Substituez « règle de la chaîne » à « chain rule » dans la partie des données qui commence par la ligne contenant « 然后得出2333。将id改为2333，得出flag。 » et se termine par la ligne contenant « 주는가를 나타내는 값이다. », sans rien modifier d'autre. Ne redonnez que cette partie, sans les images.

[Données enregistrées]
────────────────────────────────────────

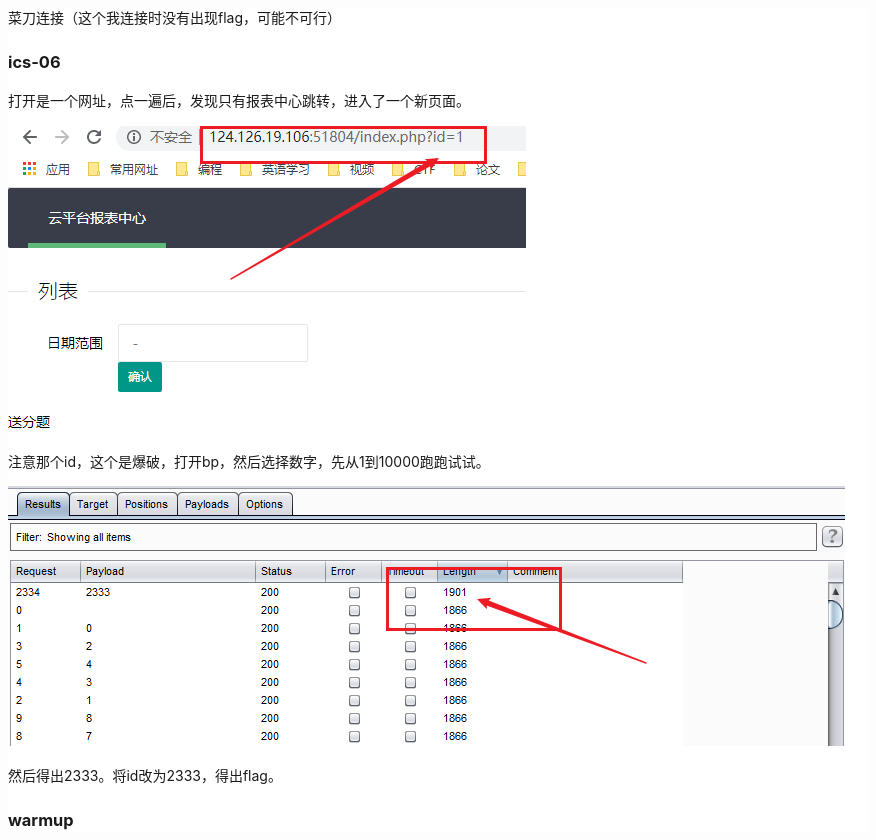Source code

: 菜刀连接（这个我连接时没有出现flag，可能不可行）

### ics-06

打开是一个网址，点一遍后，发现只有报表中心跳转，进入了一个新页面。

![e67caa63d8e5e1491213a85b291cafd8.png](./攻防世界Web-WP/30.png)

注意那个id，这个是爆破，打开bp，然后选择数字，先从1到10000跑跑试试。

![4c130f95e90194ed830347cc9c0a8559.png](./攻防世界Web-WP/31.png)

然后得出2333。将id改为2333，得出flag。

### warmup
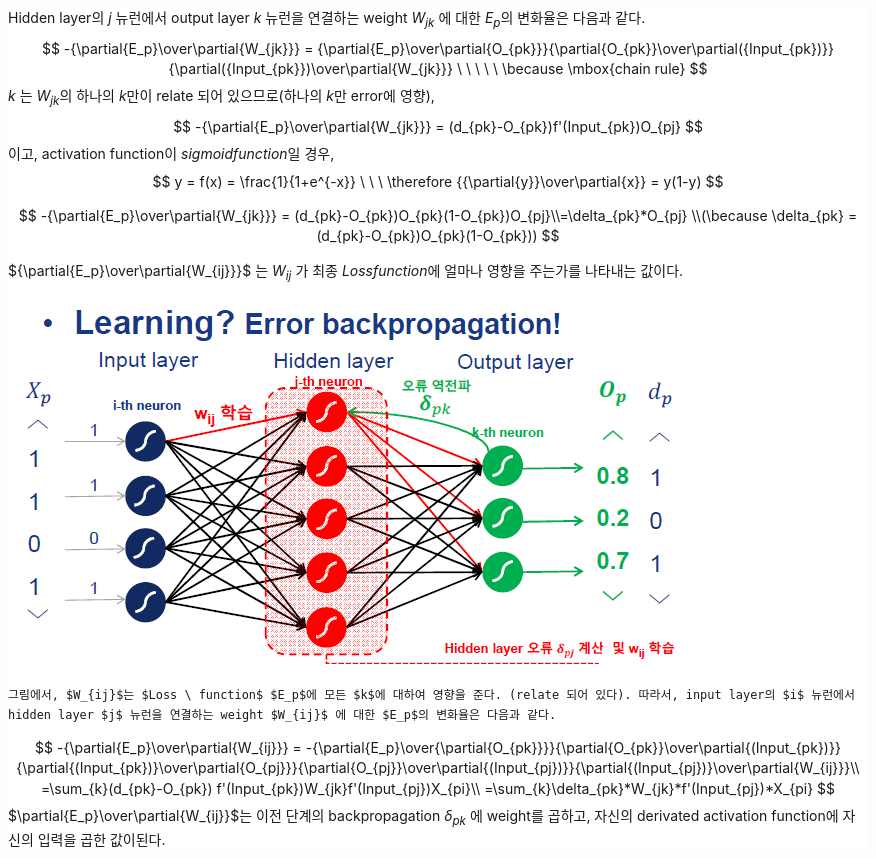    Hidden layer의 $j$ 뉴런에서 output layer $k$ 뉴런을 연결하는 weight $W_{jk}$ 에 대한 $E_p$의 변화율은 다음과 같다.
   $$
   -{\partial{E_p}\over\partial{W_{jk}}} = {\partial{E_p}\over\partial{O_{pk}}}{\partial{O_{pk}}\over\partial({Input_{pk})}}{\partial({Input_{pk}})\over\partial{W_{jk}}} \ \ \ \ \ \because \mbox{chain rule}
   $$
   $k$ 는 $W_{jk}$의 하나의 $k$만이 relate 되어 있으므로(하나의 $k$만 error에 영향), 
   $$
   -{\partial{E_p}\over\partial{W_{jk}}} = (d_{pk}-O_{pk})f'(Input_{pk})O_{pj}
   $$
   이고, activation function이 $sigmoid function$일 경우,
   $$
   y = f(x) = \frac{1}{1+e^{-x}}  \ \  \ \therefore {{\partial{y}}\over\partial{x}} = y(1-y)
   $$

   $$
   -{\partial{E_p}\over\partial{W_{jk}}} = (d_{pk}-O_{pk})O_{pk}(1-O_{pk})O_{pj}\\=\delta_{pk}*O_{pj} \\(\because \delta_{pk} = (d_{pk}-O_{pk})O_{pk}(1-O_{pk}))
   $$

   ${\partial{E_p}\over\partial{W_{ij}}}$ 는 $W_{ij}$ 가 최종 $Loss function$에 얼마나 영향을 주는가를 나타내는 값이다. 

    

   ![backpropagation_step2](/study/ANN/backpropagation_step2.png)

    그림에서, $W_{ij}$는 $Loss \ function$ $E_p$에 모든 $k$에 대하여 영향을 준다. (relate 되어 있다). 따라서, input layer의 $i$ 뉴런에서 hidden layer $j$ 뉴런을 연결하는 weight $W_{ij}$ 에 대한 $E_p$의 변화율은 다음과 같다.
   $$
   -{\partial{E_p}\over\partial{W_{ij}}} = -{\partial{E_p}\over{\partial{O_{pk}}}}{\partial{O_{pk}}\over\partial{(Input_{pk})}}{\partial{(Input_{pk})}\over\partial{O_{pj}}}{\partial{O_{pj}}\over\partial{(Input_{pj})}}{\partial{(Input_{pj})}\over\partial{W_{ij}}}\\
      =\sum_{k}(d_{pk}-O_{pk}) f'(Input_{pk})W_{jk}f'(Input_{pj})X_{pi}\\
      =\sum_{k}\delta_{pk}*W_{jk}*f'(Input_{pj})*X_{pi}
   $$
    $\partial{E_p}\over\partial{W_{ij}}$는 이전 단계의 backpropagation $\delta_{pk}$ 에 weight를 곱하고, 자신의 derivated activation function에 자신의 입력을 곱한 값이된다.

────────────────────────────────────────

_Réponse rédigée:_
然后得出2333。将id改为2333，得出flag。

### warmup
    Hidden layer의 $j$ 뉴런에서 output layer $k$ 뉴런을 연결하는 weight $W_{jk}$ 에 대한 $E_p$의 변화율은 다음과 같다.
   $$
   -{\partial{E_p}\over\partial{W_{jk}}} = {\partial{E_p}\over\partial{O_{pk}}}{\partial{O_{pk}}\over\partial({Input_{pk})}}{\partial({Input_{pk}})\over\partial{W_{jk}}} \ \ \ \ \ \because \mbox{règle de la chaîne}
   $$
   $k$ 는 $W_{jk}$의 하나의 $k$만이 relate 되어 있으므로(하나의 $k$만 error에 영향), 
   $$
   -{\partial{E_p}\over\partial{W_{jk}}} = (d_{pk}-O_{pk})f'(Input_{pk})O_{pj}
   $$
   이고, activation function이 $sigmoid function$일 경우,
   $$
   y = f(x) = \frac{1}{1+e^{-x}}  \ \  \ \therefore {{\partial{y}}\over\partial{x}} = y(1-y)
   $$

   $$
   -{\partial{E_p}\over\partial{W_{jk}}} = (d_{pk}-O_{pk})O_{pk}(1-O_{pk})O_{pj}\\=\delta_{pk}*O_{pj} \\(\because \delta_{pk} = (d_{pk}-O_{pk})O_{pk}(1-O_{pk}))
   $$

   ${\partial{E_p}\over\partial{W_{ij}}}$ 는 $W_{ij}$ 가 최종 $Loss function$에 얼마나 영향을 주는가를 나타내는 값이다. 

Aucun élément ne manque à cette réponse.